* [Directions]: Reproduce the entries below exactly, but only from the line containing "coffee maker: none" to the line containing "potted succulent: none", inclusive.

BEGIN Provided records

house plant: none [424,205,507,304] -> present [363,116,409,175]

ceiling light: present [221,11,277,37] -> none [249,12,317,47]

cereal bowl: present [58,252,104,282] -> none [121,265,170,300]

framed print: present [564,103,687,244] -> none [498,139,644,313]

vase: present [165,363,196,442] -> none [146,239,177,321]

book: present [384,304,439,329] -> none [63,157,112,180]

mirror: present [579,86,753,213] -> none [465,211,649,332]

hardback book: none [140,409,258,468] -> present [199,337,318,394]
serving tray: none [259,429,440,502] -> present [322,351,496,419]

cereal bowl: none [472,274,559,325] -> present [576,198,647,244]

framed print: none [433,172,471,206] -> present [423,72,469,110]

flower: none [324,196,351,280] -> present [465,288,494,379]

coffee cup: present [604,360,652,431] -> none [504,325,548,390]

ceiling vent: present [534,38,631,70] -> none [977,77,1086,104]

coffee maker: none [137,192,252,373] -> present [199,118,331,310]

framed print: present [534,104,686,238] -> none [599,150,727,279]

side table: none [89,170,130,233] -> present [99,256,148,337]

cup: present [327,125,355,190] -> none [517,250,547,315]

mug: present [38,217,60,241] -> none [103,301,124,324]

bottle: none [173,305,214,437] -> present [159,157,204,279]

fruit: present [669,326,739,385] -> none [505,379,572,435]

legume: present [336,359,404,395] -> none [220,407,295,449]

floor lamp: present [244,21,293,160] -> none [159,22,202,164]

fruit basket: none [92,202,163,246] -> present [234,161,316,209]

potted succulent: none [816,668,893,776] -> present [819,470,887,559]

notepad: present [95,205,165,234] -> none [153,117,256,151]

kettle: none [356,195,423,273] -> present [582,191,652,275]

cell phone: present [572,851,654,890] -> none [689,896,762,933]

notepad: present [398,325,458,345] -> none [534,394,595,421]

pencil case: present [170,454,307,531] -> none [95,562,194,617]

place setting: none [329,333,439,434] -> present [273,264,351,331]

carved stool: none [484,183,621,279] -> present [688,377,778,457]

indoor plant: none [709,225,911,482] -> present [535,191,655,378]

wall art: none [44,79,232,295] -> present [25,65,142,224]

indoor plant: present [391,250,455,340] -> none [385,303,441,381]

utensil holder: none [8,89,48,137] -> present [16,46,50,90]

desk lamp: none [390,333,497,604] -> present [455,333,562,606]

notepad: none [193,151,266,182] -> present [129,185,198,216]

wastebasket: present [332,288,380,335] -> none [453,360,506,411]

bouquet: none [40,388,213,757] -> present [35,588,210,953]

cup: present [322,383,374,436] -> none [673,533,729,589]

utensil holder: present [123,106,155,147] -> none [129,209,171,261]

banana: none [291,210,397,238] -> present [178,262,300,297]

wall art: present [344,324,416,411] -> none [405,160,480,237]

END Provided records

* [Result]:
coffee maker: none [137,192,252,373] -> present [199,118,331,310]

framed print: present [534,104,686,238] -> none [599,150,727,279]

side table: none [89,170,130,233] -> present [99,256,148,337]

cup: present [327,125,355,190] -> none [517,250,547,315]

mug: present [38,217,60,241] -> none [103,301,124,324]

bottle: none [173,305,214,437] -> present [159,157,204,279]

fruit: present [669,326,739,385] -> none [505,379,572,435]

legume: present [336,359,404,395] -> none [220,407,295,449]

floor lamp: present [244,21,293,160] -> none [159,22,202,164]

fruit basket: none [92,202,163,246] -> present [234,161,316,209]

potted succulent: none [816,668,893,776] -> present [819,470,887,559]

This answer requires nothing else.